Transcribe the records below exactly as written, from the opening line through the line that contains "29: (751, 556, 2.80)".

=== Section Start ===

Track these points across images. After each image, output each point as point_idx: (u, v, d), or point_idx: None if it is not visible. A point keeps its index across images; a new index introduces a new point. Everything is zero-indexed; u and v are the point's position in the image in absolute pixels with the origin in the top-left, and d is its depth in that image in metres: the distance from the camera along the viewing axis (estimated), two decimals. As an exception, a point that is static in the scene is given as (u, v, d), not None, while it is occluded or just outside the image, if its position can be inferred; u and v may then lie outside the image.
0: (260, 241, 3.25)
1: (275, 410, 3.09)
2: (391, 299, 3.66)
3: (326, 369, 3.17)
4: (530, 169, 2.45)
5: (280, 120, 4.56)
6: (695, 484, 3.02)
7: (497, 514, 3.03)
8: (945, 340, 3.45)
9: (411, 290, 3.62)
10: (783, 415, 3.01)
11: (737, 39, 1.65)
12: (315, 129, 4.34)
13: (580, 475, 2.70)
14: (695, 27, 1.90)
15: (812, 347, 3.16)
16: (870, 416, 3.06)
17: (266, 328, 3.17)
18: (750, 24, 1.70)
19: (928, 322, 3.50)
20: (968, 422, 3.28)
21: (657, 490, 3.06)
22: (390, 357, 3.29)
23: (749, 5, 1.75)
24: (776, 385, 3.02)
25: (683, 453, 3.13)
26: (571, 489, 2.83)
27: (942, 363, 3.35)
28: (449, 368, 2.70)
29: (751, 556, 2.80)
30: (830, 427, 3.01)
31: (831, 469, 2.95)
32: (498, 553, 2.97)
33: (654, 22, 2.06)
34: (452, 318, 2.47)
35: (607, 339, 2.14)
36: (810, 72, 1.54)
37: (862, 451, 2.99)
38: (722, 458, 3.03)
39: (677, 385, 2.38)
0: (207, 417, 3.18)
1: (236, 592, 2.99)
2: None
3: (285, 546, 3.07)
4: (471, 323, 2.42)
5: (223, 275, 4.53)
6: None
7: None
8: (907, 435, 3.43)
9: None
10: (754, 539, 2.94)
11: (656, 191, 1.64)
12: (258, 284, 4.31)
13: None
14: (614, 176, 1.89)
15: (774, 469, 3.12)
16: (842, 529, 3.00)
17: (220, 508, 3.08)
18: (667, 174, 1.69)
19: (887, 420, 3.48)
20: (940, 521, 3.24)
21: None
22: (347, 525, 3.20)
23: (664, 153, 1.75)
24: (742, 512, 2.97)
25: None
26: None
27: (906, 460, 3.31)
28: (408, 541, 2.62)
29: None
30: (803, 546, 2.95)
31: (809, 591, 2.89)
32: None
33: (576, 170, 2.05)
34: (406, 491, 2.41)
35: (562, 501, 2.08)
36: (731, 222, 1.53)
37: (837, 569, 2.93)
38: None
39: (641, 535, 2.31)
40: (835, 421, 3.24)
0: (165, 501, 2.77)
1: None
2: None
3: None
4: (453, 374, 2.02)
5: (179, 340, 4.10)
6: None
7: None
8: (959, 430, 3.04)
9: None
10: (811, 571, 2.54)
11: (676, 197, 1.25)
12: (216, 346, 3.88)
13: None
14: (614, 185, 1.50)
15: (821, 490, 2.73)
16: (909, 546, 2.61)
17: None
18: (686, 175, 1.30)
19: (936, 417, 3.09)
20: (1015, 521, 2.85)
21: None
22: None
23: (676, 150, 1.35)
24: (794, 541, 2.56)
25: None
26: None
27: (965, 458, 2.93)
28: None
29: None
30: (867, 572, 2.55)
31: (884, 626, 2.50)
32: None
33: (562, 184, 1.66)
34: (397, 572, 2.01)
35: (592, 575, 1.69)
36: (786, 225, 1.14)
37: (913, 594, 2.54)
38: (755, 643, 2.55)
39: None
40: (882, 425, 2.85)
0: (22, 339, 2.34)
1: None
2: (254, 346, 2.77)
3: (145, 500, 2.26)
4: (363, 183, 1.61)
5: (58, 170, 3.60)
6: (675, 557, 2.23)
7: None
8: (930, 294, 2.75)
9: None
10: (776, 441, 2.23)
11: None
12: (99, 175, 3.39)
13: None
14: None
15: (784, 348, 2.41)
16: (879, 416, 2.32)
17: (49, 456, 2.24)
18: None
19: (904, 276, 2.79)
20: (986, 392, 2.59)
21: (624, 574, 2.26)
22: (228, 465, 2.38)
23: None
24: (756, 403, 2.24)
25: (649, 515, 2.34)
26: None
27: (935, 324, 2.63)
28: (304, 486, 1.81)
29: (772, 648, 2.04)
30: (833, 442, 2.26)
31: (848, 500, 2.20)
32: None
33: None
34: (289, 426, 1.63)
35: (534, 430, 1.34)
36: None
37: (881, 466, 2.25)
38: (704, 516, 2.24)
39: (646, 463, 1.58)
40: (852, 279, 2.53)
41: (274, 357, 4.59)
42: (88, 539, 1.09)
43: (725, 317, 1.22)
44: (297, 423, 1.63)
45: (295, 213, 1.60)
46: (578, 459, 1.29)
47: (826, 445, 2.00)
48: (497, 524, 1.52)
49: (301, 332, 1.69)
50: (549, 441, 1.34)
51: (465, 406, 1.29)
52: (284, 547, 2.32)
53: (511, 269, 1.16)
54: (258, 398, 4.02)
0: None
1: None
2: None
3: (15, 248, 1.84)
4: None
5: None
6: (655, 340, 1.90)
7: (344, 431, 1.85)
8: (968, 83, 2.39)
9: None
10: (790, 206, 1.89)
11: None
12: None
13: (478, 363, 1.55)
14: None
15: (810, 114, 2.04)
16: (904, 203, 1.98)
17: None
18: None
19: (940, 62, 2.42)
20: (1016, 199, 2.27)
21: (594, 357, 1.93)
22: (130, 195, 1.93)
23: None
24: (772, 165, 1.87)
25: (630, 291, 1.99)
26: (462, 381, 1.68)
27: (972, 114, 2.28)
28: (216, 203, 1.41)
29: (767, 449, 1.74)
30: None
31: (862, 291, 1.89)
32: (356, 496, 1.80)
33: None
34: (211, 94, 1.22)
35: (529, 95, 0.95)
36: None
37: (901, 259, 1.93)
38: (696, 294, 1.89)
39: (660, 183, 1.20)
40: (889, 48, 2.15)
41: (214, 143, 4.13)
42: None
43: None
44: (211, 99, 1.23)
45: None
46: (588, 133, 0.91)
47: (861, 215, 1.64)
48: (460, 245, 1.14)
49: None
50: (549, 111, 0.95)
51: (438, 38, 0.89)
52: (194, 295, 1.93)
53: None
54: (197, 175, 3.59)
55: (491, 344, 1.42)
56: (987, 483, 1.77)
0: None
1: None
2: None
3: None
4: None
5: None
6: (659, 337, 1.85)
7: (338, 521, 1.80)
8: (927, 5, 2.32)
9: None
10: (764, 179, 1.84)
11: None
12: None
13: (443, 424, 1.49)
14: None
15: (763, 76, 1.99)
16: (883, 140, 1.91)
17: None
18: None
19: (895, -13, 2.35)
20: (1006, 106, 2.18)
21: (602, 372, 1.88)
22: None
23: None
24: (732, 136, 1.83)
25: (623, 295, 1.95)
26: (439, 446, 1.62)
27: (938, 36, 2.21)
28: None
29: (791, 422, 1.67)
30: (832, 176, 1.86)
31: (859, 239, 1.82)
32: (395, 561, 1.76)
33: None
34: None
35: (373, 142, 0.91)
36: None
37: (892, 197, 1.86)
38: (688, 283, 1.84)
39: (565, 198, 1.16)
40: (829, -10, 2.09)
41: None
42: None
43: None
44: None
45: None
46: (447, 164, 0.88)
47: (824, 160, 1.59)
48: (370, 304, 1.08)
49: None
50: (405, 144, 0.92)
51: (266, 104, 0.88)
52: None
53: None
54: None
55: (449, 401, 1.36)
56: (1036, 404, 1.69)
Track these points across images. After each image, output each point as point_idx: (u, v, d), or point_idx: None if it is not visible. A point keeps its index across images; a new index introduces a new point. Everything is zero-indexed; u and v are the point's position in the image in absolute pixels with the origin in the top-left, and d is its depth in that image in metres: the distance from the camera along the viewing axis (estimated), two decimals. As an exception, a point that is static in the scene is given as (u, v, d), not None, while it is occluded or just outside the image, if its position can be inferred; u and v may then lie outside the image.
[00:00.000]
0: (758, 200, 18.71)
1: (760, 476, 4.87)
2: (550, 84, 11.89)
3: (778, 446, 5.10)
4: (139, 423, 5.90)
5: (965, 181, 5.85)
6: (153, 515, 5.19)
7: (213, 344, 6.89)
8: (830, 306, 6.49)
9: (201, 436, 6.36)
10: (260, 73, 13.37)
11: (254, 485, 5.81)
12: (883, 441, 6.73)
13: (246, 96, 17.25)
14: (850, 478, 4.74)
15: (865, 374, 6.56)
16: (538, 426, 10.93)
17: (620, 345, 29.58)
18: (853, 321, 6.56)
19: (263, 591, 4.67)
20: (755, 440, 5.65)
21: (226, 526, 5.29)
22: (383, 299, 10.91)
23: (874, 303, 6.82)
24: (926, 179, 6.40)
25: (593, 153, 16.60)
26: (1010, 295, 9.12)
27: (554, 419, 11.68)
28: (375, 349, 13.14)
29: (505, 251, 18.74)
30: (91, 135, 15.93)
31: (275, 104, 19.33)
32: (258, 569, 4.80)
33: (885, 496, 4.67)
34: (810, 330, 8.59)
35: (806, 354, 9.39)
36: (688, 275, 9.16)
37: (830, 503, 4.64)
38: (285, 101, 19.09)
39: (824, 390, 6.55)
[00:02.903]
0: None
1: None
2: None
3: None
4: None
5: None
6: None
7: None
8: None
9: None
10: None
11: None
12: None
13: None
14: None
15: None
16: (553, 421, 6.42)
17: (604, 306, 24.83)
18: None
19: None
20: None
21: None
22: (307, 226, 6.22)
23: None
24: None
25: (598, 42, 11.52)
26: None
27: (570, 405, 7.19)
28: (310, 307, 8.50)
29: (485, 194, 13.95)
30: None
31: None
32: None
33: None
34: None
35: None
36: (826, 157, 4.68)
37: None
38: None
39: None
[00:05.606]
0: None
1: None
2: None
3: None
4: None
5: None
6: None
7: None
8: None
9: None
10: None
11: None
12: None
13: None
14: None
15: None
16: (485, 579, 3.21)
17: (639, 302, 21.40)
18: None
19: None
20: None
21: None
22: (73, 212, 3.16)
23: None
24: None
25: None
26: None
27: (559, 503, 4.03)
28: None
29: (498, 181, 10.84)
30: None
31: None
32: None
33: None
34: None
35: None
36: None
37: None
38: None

=== Section End ===

§ Result:
Track these points across images. After each image, output each point as point_idx: (u, v, d), or point_idx: None if it is not visible. A point keeps its index across images; a new index introduces a new point. Everything is zero-indexed; u and v are the point's position in the image in absolute pixels with the origin in the top-left, and d is its depth in that image in metres: the distance from the camera along the viewing axis (estimated), two decimals. As an exception, a point that is static in the scene is given as (u, v, d), not None, while it is occluded or just outside the image, if its position can be inferred; u and v may then lie outside the image.
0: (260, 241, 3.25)
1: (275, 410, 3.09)
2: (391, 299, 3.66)
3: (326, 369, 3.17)
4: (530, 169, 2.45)
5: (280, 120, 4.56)
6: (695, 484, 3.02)
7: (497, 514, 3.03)
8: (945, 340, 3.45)
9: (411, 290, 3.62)
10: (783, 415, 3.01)
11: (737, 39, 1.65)
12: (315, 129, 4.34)
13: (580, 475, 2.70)
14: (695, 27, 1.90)
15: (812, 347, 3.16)
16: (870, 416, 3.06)
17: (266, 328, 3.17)
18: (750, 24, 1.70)
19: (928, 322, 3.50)
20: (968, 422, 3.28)
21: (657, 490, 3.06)
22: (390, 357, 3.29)
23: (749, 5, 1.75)
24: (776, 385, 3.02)
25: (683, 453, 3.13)
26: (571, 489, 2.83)
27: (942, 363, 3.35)
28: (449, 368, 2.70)
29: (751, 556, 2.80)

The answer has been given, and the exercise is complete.